Where does all of this leave us? I am not entirely sure. I do know a few things that have given me great comfort, though. First, questions are acceptable ways of interacting with God. Scripture is full of questions, many of them unanswered. Questions do not make us sinful, or immature, or even unspiritual. Questions make us human and they show that we are actively engaging our beliefs in a way that is healthy and God ordained.
Second, we do not have the ability to understand everything about God or His plan. We are human after all. Scripture promises that “God has given us everything we need for living a godly life.” We are not promised answers. We are not promised complete clarity. We are told to seek, knock and ask. We are commanded to work out our faith with fear and trembling. Do those descriptors sound easy? Do they sound safe and comforting? On the surface, no, they do not. Look deeper though and you will see a comforting truth underneath. God is intimately aware with the challenges of faith. He understands the struggle, so much so He tells us that our faith will not come easy. As Ben Plunkett mentioned last week in his article on the dual nature of Christ, even our Lord struggled with God’s will in the garden of Gethsemane. God knows and He understands. He does not demand perfect understanding from us. He asks only for our trust. The craziest part of this whole thing is that I struggle more with the insignificant areas of life. My faith wavers more when confronted with trusting God to provide or believing that God truly cares about me. When my faith has been assaulted by something more challenging, the untimely death of a loved one, I have unreservedly been able to trust that God knows best, even when I can not possibly comprehend His methods or His means.

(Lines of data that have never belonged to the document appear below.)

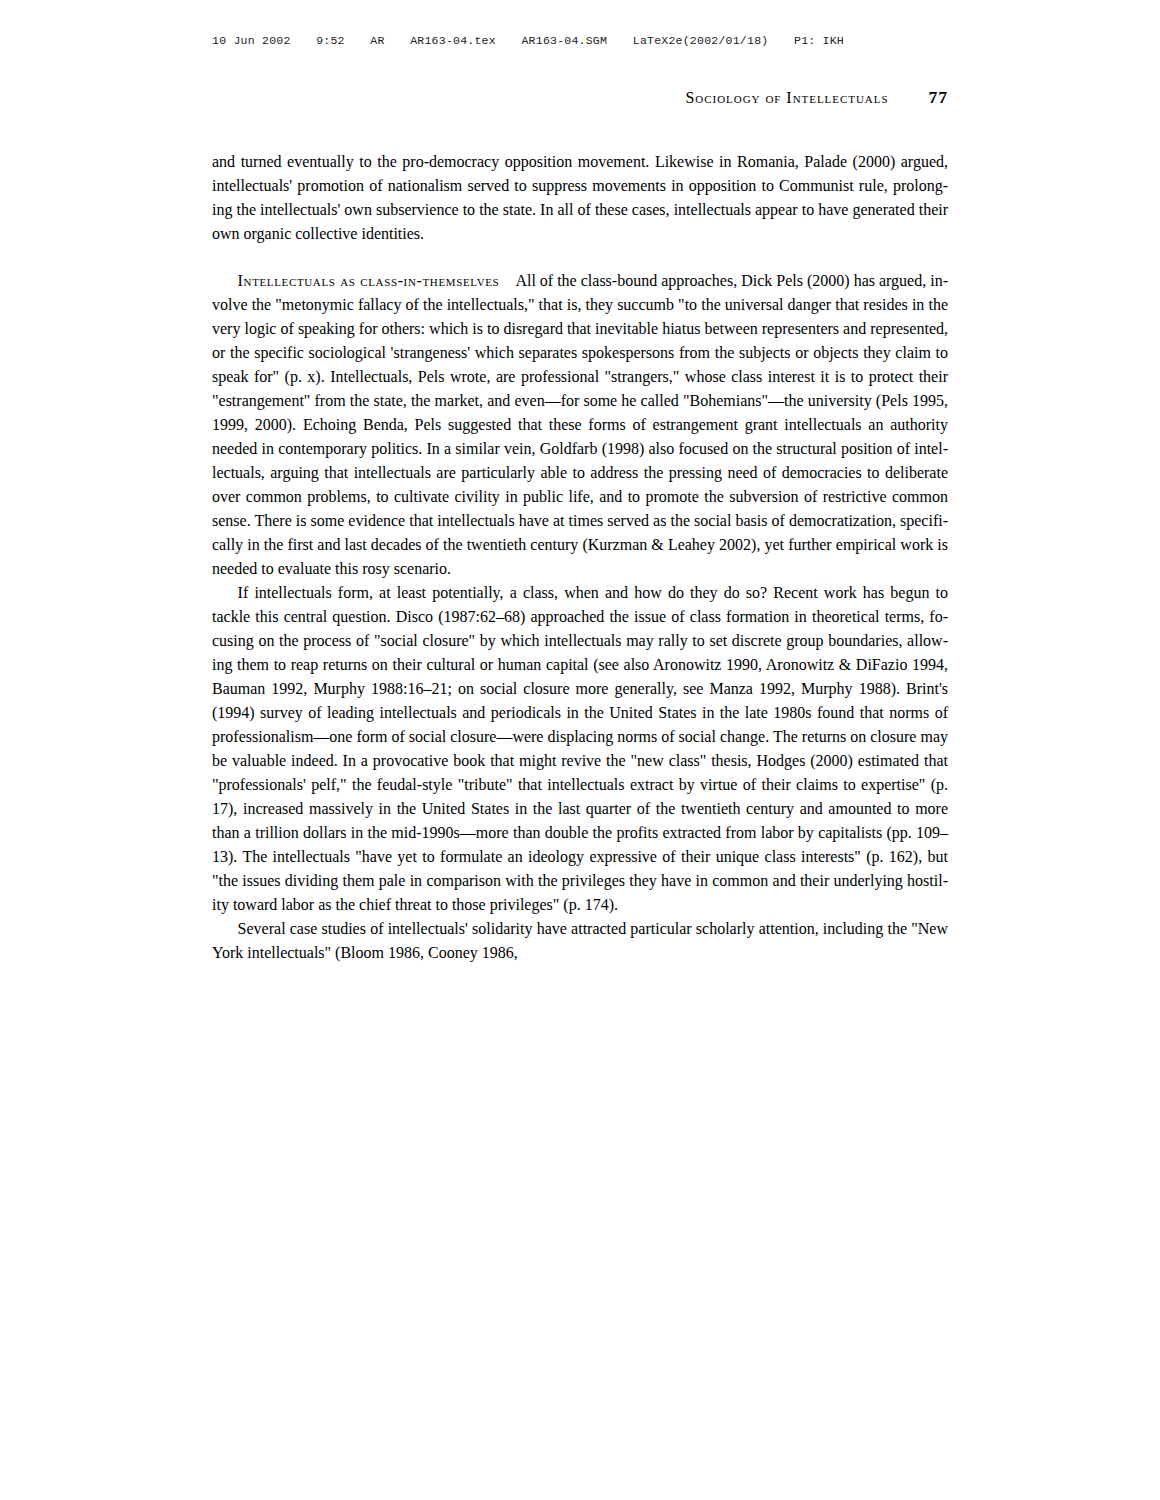10 Jun 2002 9:52 AR AR163-04.tex AR163-04.SGM LaTeX2e(2002/01/18) P1: IKH
Sociology of Intellectuals 77
and turned eventually to the pro-democracy opposition movement. Likewise in Romania, Palade (2000) argued, intellectuals' promotion of nationalism served to suppress movements in opposition to Communist rule, prolonging the intellectuals' own subservience to the state. In all of these cases, intellectuals appear to have generated their own organic collective identities.
Intellectuals as class-in-themselves All of the class-bound approaches, Dick Pels (2000) has argued, involve the "metonymic fallacy of the intellectuals," that is, they succumb "to the universal danger that resides in the very logic of speaking for others: which is to disregard that inevitable hiatus between representers and represented, or the specific sociological 'strangeness' which separates spokespersons from the subjects or objects they claim to speak for" (p. x). Intellectuals, Pels wrote, are professional "strangers," whose class interest it is to protect their "estrangement" from the state, the market, and even—for some he called "Bohemians"—the university (Pels 1995, 1999, 2000). Echoing Benda, Pels suggested that these forms of estrangement grant intellectuals an authority needed in contemporary politics. In a similar vein, Goldfarb (1998) also focused on the structural position of intellectuals, arguing that intellectuals are particularly able to address the pressing need of democracies to deliberate over common problems, to cultivate civility in public life, and to promote the subversion of restrictive common sense. There is some evidence that intellectuals have at times served as the social basis of democratization, specifically in the first and last decades of the twentieth century (Kurzman & Leahey 2002), yet further empirical work is needed to evaluate this rosy scenario.
If intellectuals form, at least potentially, a class, when and how do they do so? Recent work has begun to tackle this central question. Disco (1987:62–68) approached the issue of class formation in theoretical terms, focusing on the process of "social closure" by which intellectuals may rally to set discrete group boundaries, allowing them to reap returns on their cultural or human capital (see also Aronowitz 1990, Aronowitz & DiFazio 1994, Bauman 1992, Murphy 1988:16–21; on social closure more generally, see Manza 1992, Murphy 1988). Brint's (1994) survey of leading intellectuals and periodicals in the United States in the late 1980s found that norms of professionalism—one form of social closure—were displacing norms of social change. The returns on closure may be valuable indeed. In a provocative book that might revive the "new class" thesis, Hodges (2000) estimated that "professionals' pelf," the feudal-style "tribute" that intellectuals extract by virtue of their claims to expertise" (p. 17), increased massively in the United States in the last quarter of the twentieth century and amounted to more than a trillion dollars in the mid-1990s—more than double the profits extracted from labor by capitalists (pp. 109–13). The intellectuals "have yet to formulate an ideology expressive of their unique class interests" (p. 162), but "the issues dividing them pale in comparison with the privileges they have in common and their underlying hostility toward labor as the chief threat to those privileges" (p. 174).
Several case studies of intellectuals' solidarity have attracted particular scholarly attention, including the "New York intellectuals" (Bloom 1986, Cooney 1986,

Lastly, sincere doubt can lead the way to a fuller and more vibrant faith. My wife put this in a way that has resonated with me ever since – sincere faith is running to God with our questions, like a child would run to their mother or father. Sincere doubt is not running away from God when we have questions. That leads to a hardening of our hearts. True faith is not the act of believing in something that we already know to be true. True faith is believing in something that defies our experience. True faith is believing when all evidence points to the opposite conclusion. True faith is living a life that makes no sense from a human perspective, but is exactly what Jesus instructed us to do. True faith has all sorts of room for doubts. If it did not it would not be faith. We are not saved by assurances and truths. We are saved by grace, through faith. So, I believe, albeit hesitantly at times. And when I cannot believe completely, I cry out to God, “I believe, help me overcome my unbelief!”